Additionally, the ability to predict heart failure or death was stronger when suPAR was combined with B-type natriuretic peptide (BNP).BNP is a hormone that is considered a gold standard for determining heart failure or risk of death. When cardiac tissue is under pressure, the tissue stretches, and BNP is released. BNP is considered a “downstream” indicator of heart failure, but it does not show what causes heart failure.

Further, SuPAR is suggested to be a more stable biomarker than BNP, explained Hayek—it could serve as a better biomarker for predicting the long-term risk of disease progression or death. To evaluate this biomarker’s efficacy, researchers conducted a study in over 3400 patients whose hearts were scanned over the course of 6 years.

In patients with heart failure, suPAR levels were 17% greater than those in other subgroups. These levels indicated a 2-times greater risk for all-cause death, cardiovascular death, and hospitalization from heart failure.

“We see that suPAR has a major role in cardiovascular disease as a marker of immune activation, which likely reflects an upstream process of stress and inflammation that can cause heart failure,” Hayek said in the press release.

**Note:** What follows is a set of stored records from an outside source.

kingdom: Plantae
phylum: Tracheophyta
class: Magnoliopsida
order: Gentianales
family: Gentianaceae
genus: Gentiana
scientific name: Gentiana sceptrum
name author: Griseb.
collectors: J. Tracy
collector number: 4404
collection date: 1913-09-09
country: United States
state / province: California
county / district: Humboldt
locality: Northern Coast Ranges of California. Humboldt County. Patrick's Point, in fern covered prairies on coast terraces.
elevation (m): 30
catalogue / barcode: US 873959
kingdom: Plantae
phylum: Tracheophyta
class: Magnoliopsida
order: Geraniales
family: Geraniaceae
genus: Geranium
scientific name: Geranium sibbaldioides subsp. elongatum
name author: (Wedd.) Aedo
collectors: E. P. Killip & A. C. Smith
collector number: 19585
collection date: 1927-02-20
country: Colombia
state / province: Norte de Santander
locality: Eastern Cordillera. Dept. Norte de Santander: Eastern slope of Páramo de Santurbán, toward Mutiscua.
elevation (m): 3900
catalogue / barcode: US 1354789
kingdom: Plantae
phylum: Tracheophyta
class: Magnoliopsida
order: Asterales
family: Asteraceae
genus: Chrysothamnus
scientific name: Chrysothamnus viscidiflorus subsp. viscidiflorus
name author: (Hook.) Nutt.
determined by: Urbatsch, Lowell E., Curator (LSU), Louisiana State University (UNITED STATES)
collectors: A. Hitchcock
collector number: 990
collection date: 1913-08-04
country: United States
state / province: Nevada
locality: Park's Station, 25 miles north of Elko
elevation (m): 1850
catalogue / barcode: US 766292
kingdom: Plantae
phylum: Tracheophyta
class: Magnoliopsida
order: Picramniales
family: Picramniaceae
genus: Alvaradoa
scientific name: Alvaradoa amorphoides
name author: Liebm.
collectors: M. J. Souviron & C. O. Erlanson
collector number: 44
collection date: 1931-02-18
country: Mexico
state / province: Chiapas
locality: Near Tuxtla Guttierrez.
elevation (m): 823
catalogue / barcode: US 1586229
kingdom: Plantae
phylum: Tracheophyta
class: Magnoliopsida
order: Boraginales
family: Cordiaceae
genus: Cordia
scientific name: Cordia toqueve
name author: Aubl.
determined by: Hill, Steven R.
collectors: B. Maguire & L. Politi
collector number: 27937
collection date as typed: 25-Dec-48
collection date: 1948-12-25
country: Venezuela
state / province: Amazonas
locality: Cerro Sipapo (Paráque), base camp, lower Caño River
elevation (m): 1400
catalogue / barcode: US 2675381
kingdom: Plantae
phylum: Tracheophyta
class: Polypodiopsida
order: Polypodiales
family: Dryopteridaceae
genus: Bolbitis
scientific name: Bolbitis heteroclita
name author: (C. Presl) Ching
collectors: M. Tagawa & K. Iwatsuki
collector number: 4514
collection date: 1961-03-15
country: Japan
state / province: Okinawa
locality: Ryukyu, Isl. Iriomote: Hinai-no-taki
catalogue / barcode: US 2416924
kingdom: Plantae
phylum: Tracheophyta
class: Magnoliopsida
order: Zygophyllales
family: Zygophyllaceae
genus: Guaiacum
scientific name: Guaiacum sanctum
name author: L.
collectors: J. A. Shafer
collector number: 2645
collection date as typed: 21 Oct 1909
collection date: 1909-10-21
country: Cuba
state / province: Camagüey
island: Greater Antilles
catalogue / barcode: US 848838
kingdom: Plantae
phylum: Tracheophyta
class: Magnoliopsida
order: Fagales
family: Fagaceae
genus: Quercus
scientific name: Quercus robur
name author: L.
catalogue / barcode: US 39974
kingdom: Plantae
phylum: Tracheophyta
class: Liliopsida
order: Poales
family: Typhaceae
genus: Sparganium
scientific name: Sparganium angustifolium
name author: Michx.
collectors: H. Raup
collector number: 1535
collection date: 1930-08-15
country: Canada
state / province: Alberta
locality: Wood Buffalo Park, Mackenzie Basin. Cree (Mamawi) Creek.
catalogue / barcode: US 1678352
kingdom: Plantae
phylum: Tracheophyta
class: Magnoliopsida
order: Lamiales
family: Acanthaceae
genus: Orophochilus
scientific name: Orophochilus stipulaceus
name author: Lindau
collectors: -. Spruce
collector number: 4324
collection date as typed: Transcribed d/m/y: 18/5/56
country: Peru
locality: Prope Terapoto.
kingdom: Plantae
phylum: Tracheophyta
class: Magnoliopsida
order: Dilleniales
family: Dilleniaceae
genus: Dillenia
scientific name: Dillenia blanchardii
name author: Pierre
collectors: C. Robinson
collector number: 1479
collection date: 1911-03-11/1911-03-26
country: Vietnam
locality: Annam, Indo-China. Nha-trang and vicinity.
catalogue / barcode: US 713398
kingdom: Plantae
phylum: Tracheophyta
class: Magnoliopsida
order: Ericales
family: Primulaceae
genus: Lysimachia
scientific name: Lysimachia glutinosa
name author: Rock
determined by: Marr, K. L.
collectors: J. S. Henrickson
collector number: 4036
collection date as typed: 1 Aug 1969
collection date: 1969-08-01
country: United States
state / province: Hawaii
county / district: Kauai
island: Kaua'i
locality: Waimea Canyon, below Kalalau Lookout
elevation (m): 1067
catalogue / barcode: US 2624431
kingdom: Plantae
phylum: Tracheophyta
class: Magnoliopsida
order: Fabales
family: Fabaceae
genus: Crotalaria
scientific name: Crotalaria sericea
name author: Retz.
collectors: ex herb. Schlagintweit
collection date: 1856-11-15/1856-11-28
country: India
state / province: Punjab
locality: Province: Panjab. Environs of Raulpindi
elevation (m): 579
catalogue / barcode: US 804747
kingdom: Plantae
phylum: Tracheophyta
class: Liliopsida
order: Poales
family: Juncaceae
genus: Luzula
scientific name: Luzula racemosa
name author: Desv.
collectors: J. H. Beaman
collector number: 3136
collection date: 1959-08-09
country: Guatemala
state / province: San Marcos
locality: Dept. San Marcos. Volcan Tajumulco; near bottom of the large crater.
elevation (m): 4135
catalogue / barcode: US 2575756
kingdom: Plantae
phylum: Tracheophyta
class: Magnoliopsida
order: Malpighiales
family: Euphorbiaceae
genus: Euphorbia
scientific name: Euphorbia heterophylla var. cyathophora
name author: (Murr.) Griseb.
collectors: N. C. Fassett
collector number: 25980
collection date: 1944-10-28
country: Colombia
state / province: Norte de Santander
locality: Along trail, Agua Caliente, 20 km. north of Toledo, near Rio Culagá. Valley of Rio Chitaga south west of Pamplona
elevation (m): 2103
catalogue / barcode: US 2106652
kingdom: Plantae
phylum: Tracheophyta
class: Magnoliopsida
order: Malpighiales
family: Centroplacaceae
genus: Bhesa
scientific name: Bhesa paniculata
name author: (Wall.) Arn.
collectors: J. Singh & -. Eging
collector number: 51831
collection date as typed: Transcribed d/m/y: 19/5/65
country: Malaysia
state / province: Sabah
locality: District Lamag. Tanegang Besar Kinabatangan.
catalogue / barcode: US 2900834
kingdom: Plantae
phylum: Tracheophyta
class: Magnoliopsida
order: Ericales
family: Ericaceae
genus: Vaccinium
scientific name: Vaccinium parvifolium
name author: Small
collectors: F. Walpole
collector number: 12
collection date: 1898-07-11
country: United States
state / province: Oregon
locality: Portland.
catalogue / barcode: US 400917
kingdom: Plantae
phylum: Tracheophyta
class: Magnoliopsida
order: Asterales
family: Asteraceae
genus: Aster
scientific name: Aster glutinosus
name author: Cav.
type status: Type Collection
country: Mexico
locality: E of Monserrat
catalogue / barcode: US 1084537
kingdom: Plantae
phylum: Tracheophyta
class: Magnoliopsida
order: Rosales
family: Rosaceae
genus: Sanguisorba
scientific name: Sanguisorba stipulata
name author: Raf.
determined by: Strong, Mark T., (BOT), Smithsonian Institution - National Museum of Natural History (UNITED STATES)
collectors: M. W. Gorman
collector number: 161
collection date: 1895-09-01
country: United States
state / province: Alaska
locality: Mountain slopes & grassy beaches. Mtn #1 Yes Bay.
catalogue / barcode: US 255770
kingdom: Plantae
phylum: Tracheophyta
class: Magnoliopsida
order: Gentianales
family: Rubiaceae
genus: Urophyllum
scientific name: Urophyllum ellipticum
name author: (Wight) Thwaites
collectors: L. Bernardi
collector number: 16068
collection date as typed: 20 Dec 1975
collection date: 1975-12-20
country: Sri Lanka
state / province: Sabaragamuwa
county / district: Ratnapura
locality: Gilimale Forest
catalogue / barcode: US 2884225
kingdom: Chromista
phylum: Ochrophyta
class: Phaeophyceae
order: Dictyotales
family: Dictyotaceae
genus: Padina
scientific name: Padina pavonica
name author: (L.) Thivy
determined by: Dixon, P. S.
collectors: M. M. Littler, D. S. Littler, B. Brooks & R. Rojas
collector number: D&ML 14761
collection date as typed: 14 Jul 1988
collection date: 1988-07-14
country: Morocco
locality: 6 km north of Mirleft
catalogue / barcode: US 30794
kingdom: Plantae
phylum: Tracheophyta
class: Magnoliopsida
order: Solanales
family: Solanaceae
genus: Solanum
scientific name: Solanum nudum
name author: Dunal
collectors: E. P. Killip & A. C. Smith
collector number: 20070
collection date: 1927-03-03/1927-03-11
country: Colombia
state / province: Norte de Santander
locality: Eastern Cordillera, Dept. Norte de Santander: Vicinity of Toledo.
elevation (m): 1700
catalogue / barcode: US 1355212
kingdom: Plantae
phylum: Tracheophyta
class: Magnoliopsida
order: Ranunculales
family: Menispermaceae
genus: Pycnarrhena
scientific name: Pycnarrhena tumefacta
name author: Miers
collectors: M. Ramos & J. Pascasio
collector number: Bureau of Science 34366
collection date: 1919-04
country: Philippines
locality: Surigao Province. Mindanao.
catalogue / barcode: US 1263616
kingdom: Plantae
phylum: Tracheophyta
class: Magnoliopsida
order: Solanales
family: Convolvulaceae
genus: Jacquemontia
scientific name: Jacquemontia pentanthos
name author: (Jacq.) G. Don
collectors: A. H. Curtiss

SuPAR has also been found to be associated with poor outcomes for coronary artery disease, cancer, and kidney dysfunction— these diseases have pathways because the immune system is activated on a consistent basis. High suPAR levels are also reflected in this persistent immune activation, Hayek said.

Additionally, while multiple biomarkers can predict long-term heart failure outcomes, Hayek explained further that few have ever shown to be additive to BNP, or sometimes even better than BNP, which is what the results of this study have shown.

“On the practical side, there is a potential for suPAR to be among the biomarkers that we measure to create a strategy for personalizing care for individual patients,” said senior author Arshed Ali Quyyumi, MD, FACC, Director of the Emory Clinical Cardiovascular Institute and professor of medicine in the Division of Cardiology at Emory University School of Medicine, in a press release.